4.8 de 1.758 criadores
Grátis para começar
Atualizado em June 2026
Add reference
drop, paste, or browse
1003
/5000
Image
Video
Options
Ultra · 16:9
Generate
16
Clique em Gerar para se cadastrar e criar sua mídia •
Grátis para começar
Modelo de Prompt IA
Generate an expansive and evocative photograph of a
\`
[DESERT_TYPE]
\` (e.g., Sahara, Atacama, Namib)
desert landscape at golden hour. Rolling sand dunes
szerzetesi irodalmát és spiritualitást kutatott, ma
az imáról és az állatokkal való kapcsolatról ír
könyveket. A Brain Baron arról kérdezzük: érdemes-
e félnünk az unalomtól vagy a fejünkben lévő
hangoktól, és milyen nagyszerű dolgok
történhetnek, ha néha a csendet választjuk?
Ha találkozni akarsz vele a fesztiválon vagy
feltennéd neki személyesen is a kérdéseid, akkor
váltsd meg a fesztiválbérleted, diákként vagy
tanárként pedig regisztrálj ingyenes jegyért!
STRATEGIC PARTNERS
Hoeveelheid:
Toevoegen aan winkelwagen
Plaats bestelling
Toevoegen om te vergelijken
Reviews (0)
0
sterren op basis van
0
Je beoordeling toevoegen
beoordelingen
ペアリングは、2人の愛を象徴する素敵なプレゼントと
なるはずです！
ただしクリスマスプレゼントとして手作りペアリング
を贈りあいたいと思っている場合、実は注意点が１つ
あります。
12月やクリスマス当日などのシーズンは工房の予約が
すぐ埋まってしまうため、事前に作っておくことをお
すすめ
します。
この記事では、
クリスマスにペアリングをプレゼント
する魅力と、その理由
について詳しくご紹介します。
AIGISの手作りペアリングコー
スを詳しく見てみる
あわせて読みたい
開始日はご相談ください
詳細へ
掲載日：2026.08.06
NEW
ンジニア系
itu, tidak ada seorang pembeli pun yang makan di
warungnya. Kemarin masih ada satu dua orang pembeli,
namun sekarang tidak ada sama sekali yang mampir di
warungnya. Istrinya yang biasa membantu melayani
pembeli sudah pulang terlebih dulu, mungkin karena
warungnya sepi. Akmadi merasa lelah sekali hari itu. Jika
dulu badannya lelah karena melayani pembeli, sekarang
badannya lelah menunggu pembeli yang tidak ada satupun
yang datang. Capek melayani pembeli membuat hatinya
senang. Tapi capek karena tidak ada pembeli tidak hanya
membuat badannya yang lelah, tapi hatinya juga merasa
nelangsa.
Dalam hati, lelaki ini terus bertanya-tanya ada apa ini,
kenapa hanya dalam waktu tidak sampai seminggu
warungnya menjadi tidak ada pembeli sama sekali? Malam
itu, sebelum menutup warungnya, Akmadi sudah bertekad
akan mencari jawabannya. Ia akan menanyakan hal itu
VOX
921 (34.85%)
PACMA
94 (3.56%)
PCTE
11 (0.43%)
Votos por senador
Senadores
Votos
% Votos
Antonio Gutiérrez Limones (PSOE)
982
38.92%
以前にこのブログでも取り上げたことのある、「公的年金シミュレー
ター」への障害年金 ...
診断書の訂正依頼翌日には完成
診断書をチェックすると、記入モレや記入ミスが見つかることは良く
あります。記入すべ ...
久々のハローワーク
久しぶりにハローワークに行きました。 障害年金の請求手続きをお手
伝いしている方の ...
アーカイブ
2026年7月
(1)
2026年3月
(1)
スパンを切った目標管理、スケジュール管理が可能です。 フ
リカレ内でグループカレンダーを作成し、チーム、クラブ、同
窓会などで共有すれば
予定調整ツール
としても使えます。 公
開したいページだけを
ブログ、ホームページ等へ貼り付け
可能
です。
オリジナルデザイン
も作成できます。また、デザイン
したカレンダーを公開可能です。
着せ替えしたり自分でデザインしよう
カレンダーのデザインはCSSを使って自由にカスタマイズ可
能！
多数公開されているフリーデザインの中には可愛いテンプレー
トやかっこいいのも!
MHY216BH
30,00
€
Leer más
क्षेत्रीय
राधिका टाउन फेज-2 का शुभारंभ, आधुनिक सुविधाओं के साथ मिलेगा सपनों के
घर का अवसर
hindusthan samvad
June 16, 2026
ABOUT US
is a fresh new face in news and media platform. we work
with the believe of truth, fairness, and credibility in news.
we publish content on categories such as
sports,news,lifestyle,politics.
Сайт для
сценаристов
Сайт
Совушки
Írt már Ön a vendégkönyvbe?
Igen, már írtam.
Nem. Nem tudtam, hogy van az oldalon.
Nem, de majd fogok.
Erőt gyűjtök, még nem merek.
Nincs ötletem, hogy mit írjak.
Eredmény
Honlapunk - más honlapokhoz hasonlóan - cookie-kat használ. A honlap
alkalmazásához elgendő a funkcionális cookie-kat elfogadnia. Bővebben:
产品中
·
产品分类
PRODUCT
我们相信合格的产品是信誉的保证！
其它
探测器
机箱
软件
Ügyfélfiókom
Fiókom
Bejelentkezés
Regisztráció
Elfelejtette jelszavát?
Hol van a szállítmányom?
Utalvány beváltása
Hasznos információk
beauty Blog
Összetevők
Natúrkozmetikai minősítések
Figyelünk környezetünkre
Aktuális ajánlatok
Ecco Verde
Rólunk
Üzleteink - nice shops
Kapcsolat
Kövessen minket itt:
□ □ □ □ □
> Brief
Give every line of text in the data above as a JSON list of strings, with one string per line and blank lines left out.

> Answer space
[
  "4.8 de 1.758 criadores",
  "Grátis para começar",
  "Atualizado em June 2026",
  "Add reference",
  "drop, paste, or browse",
  "1003",
  "/5000",
  "Image",
  "Video",
  "Options",
  "Ultra · 16:9",
  "Generate",
  "16",
  "Clique em Gerar para se cadastrar e criar sua mídia •",
  "Grátis para começar",
  "Modelo de Prompt IA",
  "Generate an expansive and evocative photograph of a",
  "\\`",
  "[DESERT_TYPE]",
  "\\` (e.g., Sahara, Atacama, Namib)",
  "desert landscape at golden hour. Rolling sand dunes",
  "szerzetesi irodalmát és spiritualitást kutatott, ma",
  "az imáról és az állatokkal való kapcsolatról ír",
  "könyveket. A Brain Baron arról kérdezzük: érdemes-",
  "e félnünk az unalomtól vagy a fejünkben lévő",
  "hangoktól, és milyen nagyszerű dolgok",
  "történhetnek, ha néha a csendet választjuk?",
  "Ha találkozni akarsz vele a fesztiválon vagy",
  "feltennéd neki személyesen is a kérdéseid, akkor",
  "váltsd meg a fesztiválbérleted, diákként vagy",
  "tanárként pedig regisztrálj ingyenes jegyért!",
  "STRATEGIC PARTNERS",
  "Hoeveelheid:",
  "Toevoegen aan winkelwagen",
  "Plaats bestelling",
  "Toevoegen om te vergelijken",
  "Reviews (0)",
  "0",
  "sterren op basis van",
  "0",
  "Je beoordeling toevoegen",
  "beoordelingen",
  "ペアリングは、2人の愛を象徴する素敵なプレゼントと",
  "なるはずです！",
  "ただしクリスマスプレゼントとして手作りペアリング",
  "を贈りあいたいと思っている場合、実は注意点が１つ",
  "あります。",
  "12月やクリスマス当日などのシーズンは工房の予約が",
  "すぐ埋まってしまうため、事前に作っておくことをお",
  "すすめ",
  "します。",
  "この記事では、",
  "クリスマスにペアリングをプレゼント",
  "する魅力と、その理由",
  "について詳しくご紹介します。",
  "AIGISの手作りペアリングコー",
  "スを詳しく見てみる",
  "あわせて読みたい",
  "開始日はご相談ください",
  "詳細へ",
  "掲載日：2026.08.06",
  "NEW",
  "ンジニア系",
  "itu, tidak ada seorang pembeli pun yang makan di",
  "warungnya. Kemarin masih ada satu dua orang pembeli,",
  "namun sekarang tidak ada sama sekali yang mampir di",
  "warungnya. Istrinya yang biasa membantu melayani",
  "pembeli sudah pulang terlebih dulu, mungkin karena",
  "warungnya sepi. Akmadi merasa lelah sekali hari itu. Jika",
  "dulu badannya lelah karena melayani pembeli, sekarang",
  "badannya lelah menunggu pembeli yang tidak ada satupun",
  "yang datang. Capek melayani pembeli membuat hatinya",
  "senang. Tapi capek karena tidak ada pembeli tidak hanya",
  "membuat badannya yang lelah, tapi hatinya juga merasa",
  "nelangsa.",
  "Dalam hati, lelaki ini terus bertanya-tanya ada apa ini,",
  "kenapa hanya dalam waktu tidak sampai seminggu",
  "warungnya menjadi tidak ada pembeli sama sekali? Malam",
  "itu, sebelum menutup warungnya, Akmadi sudah bertekad",
  "akan mencari jawabannya. Ia akan menanyakan hal itu",
  "VOX",
  "921 (34.85%)",
  "PACMA",
  "94 (3.56%)",
  "PCTE",
  "11 (0.43%)",
  "Votos por senador",
  "Senadores",
  "Votos",
  "% Votos",
  "Antonio Gutiérrez Limones (PSOE)",
  "982",
  "38.92%",
  "以前にこのブログでも取り上げたことのある、「公的年金シミュレー",
  "ター」への障害年金 ...",
  "診断書の訂正依頼翌日には完成",
  "診断書をチェックすると、記入モレや記入ミスが見つかることは良く",
  "あります。記入すべ ...",
  "久々のハローワーク",
  "久しぶりにハローワークに行きました。 障害年金の請求手続きをお手",
  "伝いしている方の ...",
  "アーカイブ",
  "2026年7月",
  "(1)",
  "2026年3月",
  "(1)",
  "スパンを切った目標管理、スケジュール管理が可能です。 フ",
  "リカレ内でグループカレンダーを作成し、チーム、クラブ、同",
  "窓会などで共有すれば",
  "予定調整ツール",
  "としても使えます。 公",
  "開したいページだけを",
  "ブログ、ホームページ等へ貼り付け",
  "可能",
  "です。",
  "オリジナルデザイン",
  "も作成できます。また、デザイン",
  "したカレンダーを公開可能です。",
  "着せ替えしたり自分でデザインしよう",
  "カレンダーのデザインはCSSを使って自由にカスタマイズ可",
  "能！",
  "多数公開されているフリーデザインの中には可愛いテンプレー",
  "トやかっこいいのも!",
  "MHY216BH",
  "30,00",
  "€",
  "Leer más",
  "क्षेत्रीय",
  "राधिका टाउन फेज-2 का शुभारंभ, आधुनिक सुविधाओं के साथ मिलेगा सपनों के",
  "घर का अवसर",
  "hindusthan samvad",
  "June 16, 2026",
  "ABOUT US",
  "is a fresh new face in news and media platform. we work",
  "with the believe of truth, fairness, and credibility in news.",
  "we publish content on categories such as",
  "sports,news,lifestyle,politics.",
  "Сайт для",
  "сценаристов",
  "Сайт",
  "Совушки",
  "Írt már Ön a vendégkönyvbe?",
  "Igen, már írtam.",
  "Nem. Nem tudtam, hogy van az oldalon.",
  "Nem, de majd fogok.",
  "Erőt gyűjtök, még nem merek.",
  "Nincs ötletem, hogy mit írjak.",
  "Eredmény",
  "Honlapunk - más honlapokhoz hasonlóan - cookie-kat használ. A honlap",
  "alkalmazásához elgendő a funkcionális cookie-kat elfogadnia. Bővebben:",
  "产品中",
  "·",
  "产品分类",
  "PRODUCT",
  "我们相信合格的产品是信誉的保证！",
  "其它",
  "探测器",
  "机箱",
  "软件",
  "Ügyfélfiókom",
  "Fiókom",
  "Bejelentkezés",
  "Regisztráció",
  "Elfelejtette jelszavát?",
  "Hol van a szállítmányom?",
  "Utalvány beváltása",
  "Hasznos információk",
  "beauty Blog",
  "Összetevők",
  "Natúrkozmetikai minősítések",
  "Figyelünk környezetünkre",
  "Aktuális ajánlatok",
  "Ecco Verde",
  "Rólunk",
  "Üzleteink - nice shops",
  "Kapcsolat",
  "Kövessen minket itt:"
]